→ **Request**:
From the data below, report how many lines contain the word "GitHub", giving the number and nothing else.
+-------+
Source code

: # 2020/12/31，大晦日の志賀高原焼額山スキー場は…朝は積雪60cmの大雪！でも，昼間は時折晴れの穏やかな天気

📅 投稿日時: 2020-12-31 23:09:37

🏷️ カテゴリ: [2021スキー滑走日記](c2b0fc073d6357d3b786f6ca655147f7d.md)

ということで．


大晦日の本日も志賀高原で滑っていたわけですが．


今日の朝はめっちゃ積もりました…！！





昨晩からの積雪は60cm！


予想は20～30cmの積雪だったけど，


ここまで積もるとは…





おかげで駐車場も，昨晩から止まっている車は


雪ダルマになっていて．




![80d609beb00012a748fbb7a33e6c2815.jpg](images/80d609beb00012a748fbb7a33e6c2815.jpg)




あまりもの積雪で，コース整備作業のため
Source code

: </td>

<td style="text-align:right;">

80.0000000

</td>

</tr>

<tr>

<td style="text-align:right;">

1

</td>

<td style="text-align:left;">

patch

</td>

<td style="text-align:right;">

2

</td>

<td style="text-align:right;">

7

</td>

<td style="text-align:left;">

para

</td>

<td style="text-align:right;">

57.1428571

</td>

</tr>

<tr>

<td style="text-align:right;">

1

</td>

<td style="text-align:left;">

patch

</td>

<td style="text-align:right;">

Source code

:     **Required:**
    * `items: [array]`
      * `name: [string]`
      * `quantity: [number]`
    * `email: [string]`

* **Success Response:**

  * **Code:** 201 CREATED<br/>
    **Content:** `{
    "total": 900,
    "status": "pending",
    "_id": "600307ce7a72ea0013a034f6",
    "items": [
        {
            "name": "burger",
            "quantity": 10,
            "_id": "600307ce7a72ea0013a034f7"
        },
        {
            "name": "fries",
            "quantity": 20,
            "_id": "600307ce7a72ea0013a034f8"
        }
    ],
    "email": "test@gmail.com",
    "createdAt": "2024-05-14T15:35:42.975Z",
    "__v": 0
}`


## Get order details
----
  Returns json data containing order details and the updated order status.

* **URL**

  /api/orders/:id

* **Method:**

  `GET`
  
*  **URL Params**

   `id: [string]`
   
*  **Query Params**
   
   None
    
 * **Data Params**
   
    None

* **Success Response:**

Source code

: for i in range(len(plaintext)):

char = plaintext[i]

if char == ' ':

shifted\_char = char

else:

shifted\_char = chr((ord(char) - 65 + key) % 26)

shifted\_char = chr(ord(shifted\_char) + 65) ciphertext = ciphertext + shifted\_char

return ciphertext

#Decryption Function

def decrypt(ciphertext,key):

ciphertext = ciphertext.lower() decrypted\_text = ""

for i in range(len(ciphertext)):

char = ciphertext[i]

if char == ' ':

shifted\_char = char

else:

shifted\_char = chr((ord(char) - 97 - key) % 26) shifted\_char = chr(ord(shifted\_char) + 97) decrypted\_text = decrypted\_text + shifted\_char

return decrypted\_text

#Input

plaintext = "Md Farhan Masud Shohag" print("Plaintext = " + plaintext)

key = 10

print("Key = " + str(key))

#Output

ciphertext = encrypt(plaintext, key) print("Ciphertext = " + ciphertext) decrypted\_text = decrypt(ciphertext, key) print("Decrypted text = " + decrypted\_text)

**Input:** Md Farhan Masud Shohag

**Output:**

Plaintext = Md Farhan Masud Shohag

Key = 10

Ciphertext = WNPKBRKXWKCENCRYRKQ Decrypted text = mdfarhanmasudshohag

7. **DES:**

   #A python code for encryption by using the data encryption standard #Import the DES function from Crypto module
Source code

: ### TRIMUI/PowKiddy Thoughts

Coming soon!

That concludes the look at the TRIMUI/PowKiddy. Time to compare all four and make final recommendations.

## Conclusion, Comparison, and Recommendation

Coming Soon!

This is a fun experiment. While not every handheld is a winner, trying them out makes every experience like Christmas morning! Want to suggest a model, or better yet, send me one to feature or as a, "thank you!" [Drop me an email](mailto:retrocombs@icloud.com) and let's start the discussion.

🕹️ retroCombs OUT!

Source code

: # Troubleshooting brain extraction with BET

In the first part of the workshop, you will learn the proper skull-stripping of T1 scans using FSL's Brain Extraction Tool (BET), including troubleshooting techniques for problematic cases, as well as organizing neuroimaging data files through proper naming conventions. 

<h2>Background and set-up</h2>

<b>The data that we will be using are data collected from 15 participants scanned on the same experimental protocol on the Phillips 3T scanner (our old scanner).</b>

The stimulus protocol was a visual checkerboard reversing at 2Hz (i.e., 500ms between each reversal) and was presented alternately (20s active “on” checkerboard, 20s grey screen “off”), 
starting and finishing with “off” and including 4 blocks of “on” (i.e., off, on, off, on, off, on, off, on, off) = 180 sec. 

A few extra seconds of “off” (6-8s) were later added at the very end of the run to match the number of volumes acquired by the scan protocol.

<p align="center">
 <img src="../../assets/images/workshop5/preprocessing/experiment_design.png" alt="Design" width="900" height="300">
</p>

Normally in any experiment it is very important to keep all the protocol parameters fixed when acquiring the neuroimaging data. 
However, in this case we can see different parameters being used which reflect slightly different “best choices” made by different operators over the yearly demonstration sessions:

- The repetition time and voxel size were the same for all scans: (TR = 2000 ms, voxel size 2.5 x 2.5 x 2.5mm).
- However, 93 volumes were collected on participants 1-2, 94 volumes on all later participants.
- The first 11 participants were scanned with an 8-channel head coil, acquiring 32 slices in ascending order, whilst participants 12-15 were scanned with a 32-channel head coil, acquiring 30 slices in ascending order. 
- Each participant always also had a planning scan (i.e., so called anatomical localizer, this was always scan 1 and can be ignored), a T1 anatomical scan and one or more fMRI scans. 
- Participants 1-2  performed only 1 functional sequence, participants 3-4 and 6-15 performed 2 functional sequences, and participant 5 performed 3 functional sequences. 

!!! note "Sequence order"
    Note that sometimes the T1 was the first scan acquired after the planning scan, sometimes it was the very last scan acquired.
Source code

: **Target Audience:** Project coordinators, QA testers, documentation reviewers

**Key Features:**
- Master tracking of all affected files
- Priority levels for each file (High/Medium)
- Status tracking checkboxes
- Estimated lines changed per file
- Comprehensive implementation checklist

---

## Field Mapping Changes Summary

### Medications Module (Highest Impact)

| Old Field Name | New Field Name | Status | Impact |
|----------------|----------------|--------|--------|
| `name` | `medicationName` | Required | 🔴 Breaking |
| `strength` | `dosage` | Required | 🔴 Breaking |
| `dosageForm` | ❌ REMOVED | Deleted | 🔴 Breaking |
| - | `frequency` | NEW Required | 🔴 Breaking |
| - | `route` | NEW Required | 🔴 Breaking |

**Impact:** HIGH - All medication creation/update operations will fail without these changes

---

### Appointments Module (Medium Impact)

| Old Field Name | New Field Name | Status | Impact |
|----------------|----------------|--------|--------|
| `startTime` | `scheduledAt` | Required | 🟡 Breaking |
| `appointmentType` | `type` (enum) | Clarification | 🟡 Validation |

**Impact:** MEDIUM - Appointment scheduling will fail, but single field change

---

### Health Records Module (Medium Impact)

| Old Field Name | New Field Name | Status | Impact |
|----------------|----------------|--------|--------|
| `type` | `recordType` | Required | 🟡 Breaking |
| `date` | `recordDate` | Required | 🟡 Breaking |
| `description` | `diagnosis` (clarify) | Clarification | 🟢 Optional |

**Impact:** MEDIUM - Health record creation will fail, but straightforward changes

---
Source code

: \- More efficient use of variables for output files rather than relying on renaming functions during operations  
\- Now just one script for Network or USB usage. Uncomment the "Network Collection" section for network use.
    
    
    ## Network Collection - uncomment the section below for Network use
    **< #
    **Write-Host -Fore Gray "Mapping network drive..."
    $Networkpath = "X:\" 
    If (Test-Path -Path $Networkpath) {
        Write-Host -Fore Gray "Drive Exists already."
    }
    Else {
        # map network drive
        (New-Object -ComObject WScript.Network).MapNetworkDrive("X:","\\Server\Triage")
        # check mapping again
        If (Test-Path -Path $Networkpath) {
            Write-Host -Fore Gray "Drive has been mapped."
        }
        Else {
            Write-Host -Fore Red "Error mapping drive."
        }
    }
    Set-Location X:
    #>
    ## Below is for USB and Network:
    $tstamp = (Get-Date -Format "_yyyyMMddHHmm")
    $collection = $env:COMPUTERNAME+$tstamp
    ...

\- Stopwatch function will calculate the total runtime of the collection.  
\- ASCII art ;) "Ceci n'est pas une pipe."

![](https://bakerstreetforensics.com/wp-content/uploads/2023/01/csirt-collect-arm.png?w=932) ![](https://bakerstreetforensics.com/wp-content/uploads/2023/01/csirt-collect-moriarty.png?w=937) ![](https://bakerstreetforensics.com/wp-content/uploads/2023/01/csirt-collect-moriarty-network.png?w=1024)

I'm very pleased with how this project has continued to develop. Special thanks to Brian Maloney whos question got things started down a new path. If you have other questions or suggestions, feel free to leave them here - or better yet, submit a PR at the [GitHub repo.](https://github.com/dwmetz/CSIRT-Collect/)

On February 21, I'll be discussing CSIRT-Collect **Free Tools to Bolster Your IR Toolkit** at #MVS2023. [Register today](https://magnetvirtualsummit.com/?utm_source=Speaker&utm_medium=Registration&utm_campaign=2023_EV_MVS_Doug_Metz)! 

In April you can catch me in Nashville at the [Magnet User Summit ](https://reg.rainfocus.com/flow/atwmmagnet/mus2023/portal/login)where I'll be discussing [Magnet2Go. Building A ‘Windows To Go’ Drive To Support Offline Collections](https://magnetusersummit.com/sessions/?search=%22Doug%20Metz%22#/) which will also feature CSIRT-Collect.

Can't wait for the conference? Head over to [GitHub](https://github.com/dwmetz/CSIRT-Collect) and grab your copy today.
+-------+
→ **Exercise response**:
2